L’Afrique va peser lourd lors de l’élection du président de la FIFA

Le siège de la FIFA à Zurich, en Suisse.
Vendredi 26 février, à Zurich (Suisse), le congrès de la Fédération internationale de football (FIFA) élira le successeur de Joseph Blatter. Le Suisse était à la tête de la FIFA depuis 1998 mais a été suspendu, lundi 21
décembre 2015, pour une durée de huit ans par la commission d’éthique de la Fédération internationale. Une suspension réduite à six ans en appel, mercredi 24 février, par la commission des recours de l’instance. Cinq candidats sont en lice :
­Le cheikh Salman, 50 ans, est présenté comme le favori. Membre de la famille royale du Bahreïn et président de la Confédération asiatique de football (AFC) depuis 2013, le cheikh Salman ben Ibrahim Al-­Khalifa connaît l’organisation internationale sur le bout des doigts, puisqu’il en occupe l’un des postes de vice-­présidents.
­Vient ensuite l’ancien bras droit de Michel Platini, le Suisse Gianni Infantino, 45 ans, numéro 2 de la Confédération européenne de football (UEFA), candidat soutenu par l’Europe, la Confédération sud­-américaine de football (COnmebol) et sept pays au sein de la Confédération d’Amérique du Nord, centrale et des Caraïbes (Concacaf).
­Le prince Ali ben Al-­Hussein, 40 ans, joue, lui, le rôle du challenger. Vice-­président de la FIFA depuis 2011, le Jordanien a atteint le deuxième tour de la précédente élection du 29 mai 2015, avant d’abandonner face à Sepp Blatter.
­Le candidat français Jérôme Champagne, 57 ans, a peu de chances d’être élu. Cet ancien diplomate, proche de Sepp Blatter, a passé onze ans à la FIFA, où il a été longtemps chargé des relations internationales. Il connaît donc parfaitement les 209 fédérations qui la composent, mais souffre toutefois d’un déficit de notoriété.
­Arrive enfin Tokyo Sexwale, 62 ans, homme d’affaires charismatique qui a combattu au côté de Nelson Mandela contre l’apartheid, avec qui il a partagé sa cellule sur Robben Island. Le Sud-Africain ne bénéficie pourtant pas du soutien de la Confédération africaine de football (CAF).

Le continent africain fait figure de poids lourd

Pour le seul candidat africain en lice, la décision de la CAF compromet fortement ses chances face aux autres concurrents.

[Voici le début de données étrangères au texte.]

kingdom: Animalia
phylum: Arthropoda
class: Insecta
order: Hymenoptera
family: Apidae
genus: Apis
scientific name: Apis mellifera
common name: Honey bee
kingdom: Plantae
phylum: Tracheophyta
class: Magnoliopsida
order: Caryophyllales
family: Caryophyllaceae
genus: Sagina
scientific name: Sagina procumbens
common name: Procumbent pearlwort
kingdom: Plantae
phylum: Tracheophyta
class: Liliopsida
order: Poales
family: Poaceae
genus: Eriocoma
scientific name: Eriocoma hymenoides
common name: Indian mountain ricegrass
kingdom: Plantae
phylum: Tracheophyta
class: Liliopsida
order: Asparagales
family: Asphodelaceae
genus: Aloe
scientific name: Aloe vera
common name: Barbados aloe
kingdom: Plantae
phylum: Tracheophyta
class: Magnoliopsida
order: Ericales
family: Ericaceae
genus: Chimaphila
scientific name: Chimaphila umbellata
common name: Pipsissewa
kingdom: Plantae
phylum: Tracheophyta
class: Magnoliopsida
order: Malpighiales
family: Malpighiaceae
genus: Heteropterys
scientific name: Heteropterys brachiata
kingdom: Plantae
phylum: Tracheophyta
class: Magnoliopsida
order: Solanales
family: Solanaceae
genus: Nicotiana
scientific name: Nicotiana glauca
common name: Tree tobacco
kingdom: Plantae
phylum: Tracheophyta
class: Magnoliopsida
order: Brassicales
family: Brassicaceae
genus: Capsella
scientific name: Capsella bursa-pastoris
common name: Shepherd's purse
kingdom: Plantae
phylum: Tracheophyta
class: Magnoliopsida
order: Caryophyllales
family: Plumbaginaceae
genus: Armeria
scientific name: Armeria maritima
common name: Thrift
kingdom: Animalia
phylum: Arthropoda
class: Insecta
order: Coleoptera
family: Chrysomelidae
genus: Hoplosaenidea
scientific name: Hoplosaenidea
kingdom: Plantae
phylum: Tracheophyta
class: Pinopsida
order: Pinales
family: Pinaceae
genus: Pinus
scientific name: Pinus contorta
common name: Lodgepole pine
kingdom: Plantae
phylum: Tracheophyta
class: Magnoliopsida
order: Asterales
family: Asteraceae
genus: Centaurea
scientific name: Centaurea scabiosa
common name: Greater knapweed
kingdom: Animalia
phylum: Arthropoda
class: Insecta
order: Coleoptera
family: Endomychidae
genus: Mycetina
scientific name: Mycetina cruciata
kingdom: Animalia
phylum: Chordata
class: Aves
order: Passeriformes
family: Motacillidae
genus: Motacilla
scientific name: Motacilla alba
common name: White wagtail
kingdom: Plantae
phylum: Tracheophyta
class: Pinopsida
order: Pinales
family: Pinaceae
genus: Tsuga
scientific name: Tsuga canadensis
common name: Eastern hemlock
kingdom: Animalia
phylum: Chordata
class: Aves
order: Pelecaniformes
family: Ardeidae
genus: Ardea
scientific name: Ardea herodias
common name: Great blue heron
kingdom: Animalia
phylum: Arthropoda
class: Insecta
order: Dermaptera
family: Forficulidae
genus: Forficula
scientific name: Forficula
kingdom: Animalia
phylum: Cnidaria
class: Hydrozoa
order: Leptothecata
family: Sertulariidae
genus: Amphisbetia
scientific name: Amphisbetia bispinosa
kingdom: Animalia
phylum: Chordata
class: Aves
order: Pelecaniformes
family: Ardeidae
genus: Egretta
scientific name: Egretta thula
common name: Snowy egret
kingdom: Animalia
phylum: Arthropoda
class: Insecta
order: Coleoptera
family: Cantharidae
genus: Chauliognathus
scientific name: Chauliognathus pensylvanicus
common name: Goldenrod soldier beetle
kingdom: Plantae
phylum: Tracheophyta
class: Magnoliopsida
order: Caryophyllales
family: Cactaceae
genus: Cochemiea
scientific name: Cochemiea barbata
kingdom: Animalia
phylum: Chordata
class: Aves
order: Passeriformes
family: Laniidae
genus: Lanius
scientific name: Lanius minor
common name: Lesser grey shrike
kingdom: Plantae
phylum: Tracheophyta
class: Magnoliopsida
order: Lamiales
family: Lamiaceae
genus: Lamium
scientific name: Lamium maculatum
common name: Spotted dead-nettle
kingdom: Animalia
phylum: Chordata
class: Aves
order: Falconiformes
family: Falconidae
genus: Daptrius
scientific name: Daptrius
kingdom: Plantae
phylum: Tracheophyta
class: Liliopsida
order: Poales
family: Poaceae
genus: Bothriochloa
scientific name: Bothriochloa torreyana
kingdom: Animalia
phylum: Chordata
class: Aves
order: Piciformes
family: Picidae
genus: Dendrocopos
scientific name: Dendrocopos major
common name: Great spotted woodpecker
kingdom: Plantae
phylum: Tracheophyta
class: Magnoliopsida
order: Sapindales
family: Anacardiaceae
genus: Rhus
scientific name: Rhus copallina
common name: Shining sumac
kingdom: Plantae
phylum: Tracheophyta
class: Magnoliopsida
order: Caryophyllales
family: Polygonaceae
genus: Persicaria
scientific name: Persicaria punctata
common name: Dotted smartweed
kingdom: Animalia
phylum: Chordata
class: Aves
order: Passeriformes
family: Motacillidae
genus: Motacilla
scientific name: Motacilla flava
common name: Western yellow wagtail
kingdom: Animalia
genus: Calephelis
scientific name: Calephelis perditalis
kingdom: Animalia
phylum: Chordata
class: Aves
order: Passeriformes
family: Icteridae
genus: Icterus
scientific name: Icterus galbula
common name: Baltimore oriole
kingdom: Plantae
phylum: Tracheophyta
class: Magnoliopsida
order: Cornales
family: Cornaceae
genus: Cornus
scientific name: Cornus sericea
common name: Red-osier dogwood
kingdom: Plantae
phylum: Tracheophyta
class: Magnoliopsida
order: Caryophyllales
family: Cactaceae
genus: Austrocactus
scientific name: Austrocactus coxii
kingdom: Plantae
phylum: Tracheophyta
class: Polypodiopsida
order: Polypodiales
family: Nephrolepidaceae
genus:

En effet, le continent africain fait figure de poids lourd dans ces élections : la CAF compte 54 fédérations nationales, et dispose donc du plus gros réservoir de voix au congrès de la FIFA, devant l’UEFA (53, Gibraltar n’étant pas reconnu par la FIFA) et l’Asie (46). Alors, lorsque, lors de son comité exécutif de Kigali (Rwanda) du 5 février, la Confédération africaine annonce apporter son soutien au cheikh Salman, on se dit que le Bahreïnien s’avance avec un sérieux atout, et justifie son rôle annoncé de favori. Il faut dire que le cheikh avait mis toutes les chances de son côté en faisant campagne une centaine de jours en Afrique. Et sa tournée africaine s’est avérée fructueuse, puisque, vendredi 15 janvier, le patron de l’AFC avait déjà signé un protocole d’entente et d’échange avec la CAF, dirigée par le Camerounais Issa Hayatou (69 ans), actuellement président intérimaire de la FIFA...
Pourtant, Gianni Infantino, qui a lui aussi réalisé une tournée pour convaincre les fédérations africaines de se rallier à sa cause, a semé le doute à son retour d’Afrique du Sud. « Je pense que j’aurai du succès en Afrique [lors de l’élection de vendredi]. J’ai visité beaucoup de pays et rencontré des gens influents. Je pense obtenir plus de la moitié des votes car j’ai quelque chose de concret à offrir au continent », a assuré le candidat européen.